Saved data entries
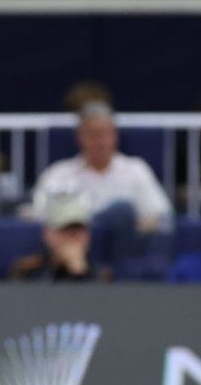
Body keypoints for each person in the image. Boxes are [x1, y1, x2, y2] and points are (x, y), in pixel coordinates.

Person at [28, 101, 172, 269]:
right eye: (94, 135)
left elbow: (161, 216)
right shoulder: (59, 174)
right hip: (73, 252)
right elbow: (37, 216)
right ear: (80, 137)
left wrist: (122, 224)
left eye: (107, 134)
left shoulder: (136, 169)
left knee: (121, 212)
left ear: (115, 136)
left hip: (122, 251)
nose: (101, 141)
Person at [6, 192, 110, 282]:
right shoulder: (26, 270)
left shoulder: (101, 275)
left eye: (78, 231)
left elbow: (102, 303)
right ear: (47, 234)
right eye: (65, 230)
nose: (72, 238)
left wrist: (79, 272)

--

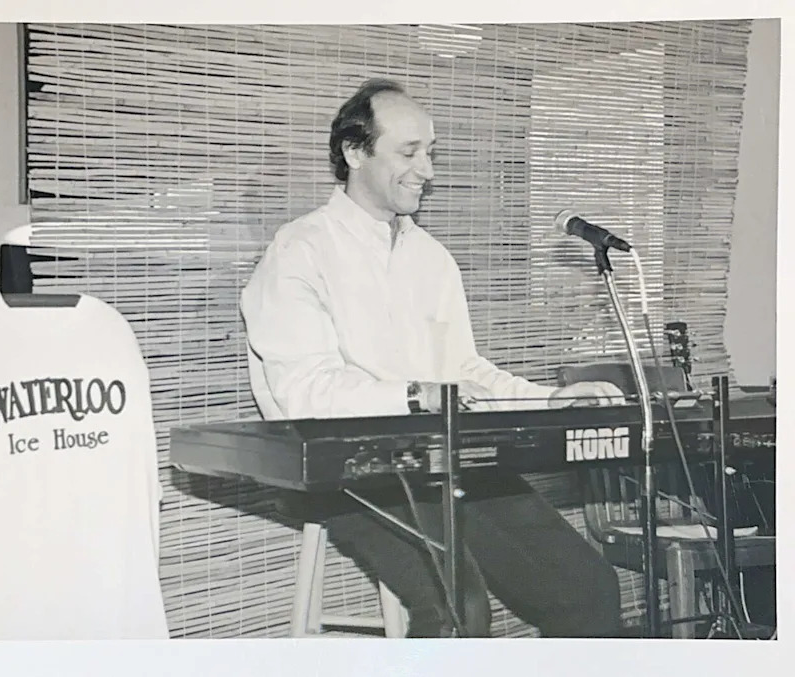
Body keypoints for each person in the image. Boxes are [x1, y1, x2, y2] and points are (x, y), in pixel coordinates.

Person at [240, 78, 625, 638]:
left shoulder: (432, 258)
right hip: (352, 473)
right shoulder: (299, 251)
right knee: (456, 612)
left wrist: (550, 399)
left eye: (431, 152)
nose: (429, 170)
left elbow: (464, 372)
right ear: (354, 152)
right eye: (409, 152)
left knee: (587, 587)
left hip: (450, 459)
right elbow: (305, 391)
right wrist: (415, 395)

* * *

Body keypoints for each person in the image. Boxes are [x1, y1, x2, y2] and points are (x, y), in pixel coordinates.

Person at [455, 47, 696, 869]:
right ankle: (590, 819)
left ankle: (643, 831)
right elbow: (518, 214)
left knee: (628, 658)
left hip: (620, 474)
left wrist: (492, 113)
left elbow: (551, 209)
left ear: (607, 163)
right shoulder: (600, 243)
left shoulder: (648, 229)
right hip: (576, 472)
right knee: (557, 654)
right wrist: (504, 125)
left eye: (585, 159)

## ACTIVITY
Of all the entries above, output exactly the lines between the one holding "right shoulder: (26, 270)" and the one holding "left wrist: (79, 272)", inclusive.

## OUTPUT FOR THIS EXERCISE
right shoulder: (26, 270)
left shoulder: (101, 275)
left eye: (78, 231)
left elbow: (102, 303)
right ear: (47, 234)
right eye: (65, 230)
nose: (72, 238)
left wrist: (79, 272)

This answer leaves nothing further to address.